Flores has remained a spark plug live performer for more than five decades, a goosebump-inducing electric guitarist and songwriter as well as champion of the trailblazers who preceded her. Notably, she lured pioneering rockabilly heroines Wanda Jackson (2005 NEA National Heritage Fellow) and Janis Martin (“the female Elvis”) back into recording studios and onto concert stages for lauded late-career rejuvenations. Flores won a 2007 Peabody Award for her narration of the NPR rockabilly documentary, Whole Lotta Shakin'.

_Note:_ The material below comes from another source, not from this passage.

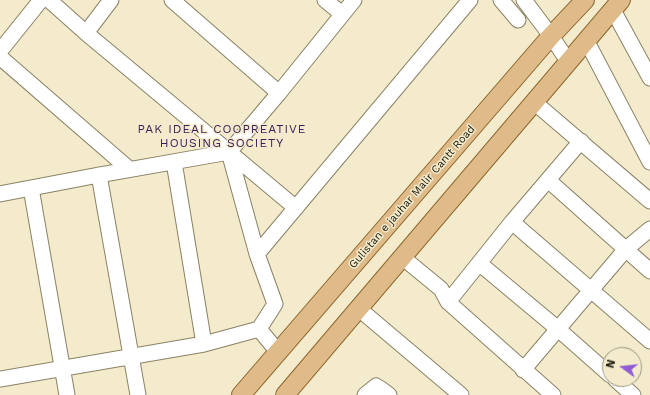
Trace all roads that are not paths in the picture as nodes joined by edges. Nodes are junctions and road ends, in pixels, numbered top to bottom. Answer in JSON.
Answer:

Tapping her Mexican heritage, Flores formed Las Super Tejanas with singer-songwriter Tish Hinojosa, accordionist Eva Ybarra (2017 NEA National Heritage Fellow), Shelly Lara, and Las Madrugadoras mariachi trio. 

Her esteem has only grown over the years, to the point where she and her music are included in Middle Tennessee State University’s History of Country Music courses. She was afforded a prominent spotlight position in the Country Music Hall of Fame and Museum’s exhibition “Western Edge: The Roots & Reverberations of Los Angeles Country-Rock” in Nashville.

By Randy Lewis, covered pop music for the Los Angeles Times from 1981-2020, with special emphasis on country and Americana music.